Simple daily menu with excellent pasta and chargrilled dishes coupled with friendly service makes visiting Trullo a must. Don’t leave without trying the salty caramel ice-cream!Located close to Highbury & Islington station on St Pauls Road is Trullo, the new Italian restaurant run by chef Tim Siadatan and front of house manager Jordan Frieda. Tim, one of the original Fifteen trainees, spent time working at St John and Moro, and Jordan Frieda is ex-River Cafe front of house. 300 St Pauls Road has been home to several eateries including an organic British cafe and an Italian jazz restaurant, however it is only its latest incarnate, Trullo, that has got the media in a frenzy. Glowing reviews from Time Out, The Observer, The Evening Standard and the blogosphere have made getting a reservation at Trullo rather challenging. I finally managed to get a booking for myself and four other friends last Wednesday evening. Trullo is a small neighbourhood restaurant with an intimate vibe, and at 9pm service was in full swing. Retro kitsch cafe curtains, made out of net, cover the bottom half of the windows, so passers-by are able to steal furtive glances into this otherwise modern urban styled restaurant. Our table was not ready when we arrived, and after waiting five minutes in the rather narrow vestibule, we were ushered to the bar area. The friendly barman promptly took our order, however there wasn’t much room for five people to stand at the bar, and we often found ourselves getting in the way of various wait staff. Luckily, we didn’t have to wait too long for our table.
The Trullo menu changes on a daily basis and is structured around antipasti, primi, and secondi dishes from the charcoal grill and oven. From the antipasti section we ordered the artichoke soup with crispy pig’s ear, chargrilled ox heart with coco blanc and quail fritti with salsa verde. Everything was cooked perfectly, however it was the chargrilled ox heart, which tasted like thin slices of succulent beef, that was exceptional. The herby citrus sauce that came with the fried quail was also delicious.

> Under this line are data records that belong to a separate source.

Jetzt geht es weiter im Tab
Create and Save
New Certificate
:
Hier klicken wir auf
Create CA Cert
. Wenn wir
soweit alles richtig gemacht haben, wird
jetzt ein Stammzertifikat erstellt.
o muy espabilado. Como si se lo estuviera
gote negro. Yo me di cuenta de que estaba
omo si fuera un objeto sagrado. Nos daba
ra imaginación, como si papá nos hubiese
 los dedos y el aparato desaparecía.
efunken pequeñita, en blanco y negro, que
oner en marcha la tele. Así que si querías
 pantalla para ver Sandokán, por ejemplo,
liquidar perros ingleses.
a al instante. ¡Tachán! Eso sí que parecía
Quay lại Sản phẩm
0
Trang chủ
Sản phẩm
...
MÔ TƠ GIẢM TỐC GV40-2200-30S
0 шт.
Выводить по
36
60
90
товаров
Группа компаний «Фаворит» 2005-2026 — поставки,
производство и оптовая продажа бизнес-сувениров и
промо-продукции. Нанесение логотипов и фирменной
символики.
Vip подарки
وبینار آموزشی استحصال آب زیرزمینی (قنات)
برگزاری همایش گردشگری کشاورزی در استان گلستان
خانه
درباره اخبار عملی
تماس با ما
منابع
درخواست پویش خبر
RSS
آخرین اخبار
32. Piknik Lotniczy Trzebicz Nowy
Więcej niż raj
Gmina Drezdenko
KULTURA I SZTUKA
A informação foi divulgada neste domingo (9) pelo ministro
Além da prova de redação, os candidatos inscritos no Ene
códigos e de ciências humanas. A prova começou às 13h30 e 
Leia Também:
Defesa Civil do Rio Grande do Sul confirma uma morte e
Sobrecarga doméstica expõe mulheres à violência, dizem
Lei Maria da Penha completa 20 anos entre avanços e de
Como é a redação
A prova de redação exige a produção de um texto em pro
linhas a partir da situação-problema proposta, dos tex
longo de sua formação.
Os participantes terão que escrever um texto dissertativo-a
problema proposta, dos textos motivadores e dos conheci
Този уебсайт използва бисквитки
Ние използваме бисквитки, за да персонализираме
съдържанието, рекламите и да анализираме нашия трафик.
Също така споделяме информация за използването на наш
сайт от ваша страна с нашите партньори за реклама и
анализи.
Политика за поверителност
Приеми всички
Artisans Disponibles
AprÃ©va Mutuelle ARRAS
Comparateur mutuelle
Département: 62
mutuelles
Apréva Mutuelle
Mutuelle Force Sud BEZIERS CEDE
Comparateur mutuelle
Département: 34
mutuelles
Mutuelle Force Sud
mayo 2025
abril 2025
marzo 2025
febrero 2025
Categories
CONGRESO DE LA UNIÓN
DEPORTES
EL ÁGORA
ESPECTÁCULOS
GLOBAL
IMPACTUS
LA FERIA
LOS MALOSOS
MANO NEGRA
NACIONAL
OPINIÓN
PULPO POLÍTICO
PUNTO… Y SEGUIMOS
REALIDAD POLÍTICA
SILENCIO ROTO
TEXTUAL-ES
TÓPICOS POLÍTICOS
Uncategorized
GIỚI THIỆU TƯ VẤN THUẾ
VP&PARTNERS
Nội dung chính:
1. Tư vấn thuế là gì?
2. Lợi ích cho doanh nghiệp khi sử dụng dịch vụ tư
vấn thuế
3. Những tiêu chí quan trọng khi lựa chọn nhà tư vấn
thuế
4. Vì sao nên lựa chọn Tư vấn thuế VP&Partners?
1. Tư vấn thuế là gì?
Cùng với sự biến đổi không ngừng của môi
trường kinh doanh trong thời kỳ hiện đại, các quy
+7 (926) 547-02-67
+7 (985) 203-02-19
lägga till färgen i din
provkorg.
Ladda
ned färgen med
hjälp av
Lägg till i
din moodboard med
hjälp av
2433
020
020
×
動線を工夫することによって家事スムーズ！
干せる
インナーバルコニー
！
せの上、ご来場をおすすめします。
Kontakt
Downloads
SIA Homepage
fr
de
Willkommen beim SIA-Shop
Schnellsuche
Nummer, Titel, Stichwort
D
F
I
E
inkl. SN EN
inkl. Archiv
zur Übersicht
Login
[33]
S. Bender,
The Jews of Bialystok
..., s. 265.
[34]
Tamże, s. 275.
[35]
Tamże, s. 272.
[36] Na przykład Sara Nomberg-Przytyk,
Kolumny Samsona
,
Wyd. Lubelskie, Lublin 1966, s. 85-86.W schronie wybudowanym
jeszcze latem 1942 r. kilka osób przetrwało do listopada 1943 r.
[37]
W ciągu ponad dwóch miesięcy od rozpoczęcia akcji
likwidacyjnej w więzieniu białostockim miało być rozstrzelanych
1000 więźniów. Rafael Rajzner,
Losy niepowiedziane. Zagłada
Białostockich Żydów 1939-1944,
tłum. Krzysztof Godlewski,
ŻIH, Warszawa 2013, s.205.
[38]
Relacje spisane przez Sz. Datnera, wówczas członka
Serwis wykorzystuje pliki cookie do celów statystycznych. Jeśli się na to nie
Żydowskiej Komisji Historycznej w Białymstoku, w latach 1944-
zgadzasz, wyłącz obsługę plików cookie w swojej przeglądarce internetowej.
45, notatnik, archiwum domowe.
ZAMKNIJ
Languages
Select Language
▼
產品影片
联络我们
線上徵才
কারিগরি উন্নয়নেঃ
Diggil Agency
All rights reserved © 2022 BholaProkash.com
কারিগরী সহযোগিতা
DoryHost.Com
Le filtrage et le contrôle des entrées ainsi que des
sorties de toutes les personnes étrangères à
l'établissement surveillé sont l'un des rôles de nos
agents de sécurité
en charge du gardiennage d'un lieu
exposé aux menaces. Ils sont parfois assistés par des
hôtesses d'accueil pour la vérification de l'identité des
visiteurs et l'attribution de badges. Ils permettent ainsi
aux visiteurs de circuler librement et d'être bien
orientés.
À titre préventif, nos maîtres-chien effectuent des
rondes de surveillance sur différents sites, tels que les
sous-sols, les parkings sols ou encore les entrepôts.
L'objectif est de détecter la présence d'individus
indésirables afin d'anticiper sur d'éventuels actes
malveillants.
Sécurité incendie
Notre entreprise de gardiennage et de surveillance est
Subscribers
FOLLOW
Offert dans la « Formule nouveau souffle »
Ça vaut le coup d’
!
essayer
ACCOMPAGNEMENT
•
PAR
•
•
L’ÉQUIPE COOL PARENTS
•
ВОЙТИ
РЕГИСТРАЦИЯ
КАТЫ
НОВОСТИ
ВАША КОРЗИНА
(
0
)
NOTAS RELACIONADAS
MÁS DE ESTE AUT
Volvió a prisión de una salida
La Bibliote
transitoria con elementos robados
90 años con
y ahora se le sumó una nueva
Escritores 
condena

From the primi section we ordered the pappardelle with veal shank and the calf’s brain ravioli with sage butter. The al dente pappardelle covered in the tomato based veal sauce was tasty, but it was the ravioli that had us wanting seconds. The calf’s brain ravioli were perfectly cooked and its accompanying sage butter sauce was to die for. We couldn’t let any of it go to waste so we greedily mopped up the last drops with our bread.
Moving onto the mains, we ordered the whole mackerel with braised fennel and salsa rossa, as well as the 35 day hung T-bone steak with wild porcini and potato al forno from the charcoal grill. Again, the food was faultless. Both the caramelized fennel and the fiery salsa rossa combined well with the grilled mackerel. The steak was huge and more suitable for sharing. Admittedly, our waitress did warn us of its massive proportions, but my ravenous friend was up for a challenge and unwisely chose to ignore her advice. It was incredibly flavoursome and nice and pink inside. We also ordered the whole plaice with anchovy rosemary dressing and the red leg partridge with swede and carrots. The whole plaice worked well with the peppy dressing, however the partridge was rather disappointing, tasting like dry roast chicken.
For dessert, we ordered two scoops of the salted caramel ice cream and the cheese plate. The salty caramel ice cream had us all dumbstruck by its luscious salty toffee flavour. Whoever made it is a demigod. The cheese board was also phenomenal, with the Taleggio la Baita having a wonderful after taste of grapes and the Gorgonzola dolce tasting incredibly mild and creamy.
Including (an overindulgent) 4 glasses of wine each plus coffee, the bill came to £40 per person. Overall, the food at Trullo was well executed and the succinct menu was refreshing. Service at Trullo was very attentive and friendly, and it was nice to see co-owner Jordan Frieda together with his wife (ex-venture capitalist turned restauranteur!) both hustling on front of house that evening. My only minor dig is that they don’t have any standing space, however I did hear rumours that they were planning to convert their basement into an antipasti lounge, so that standing issue may soon be resolved.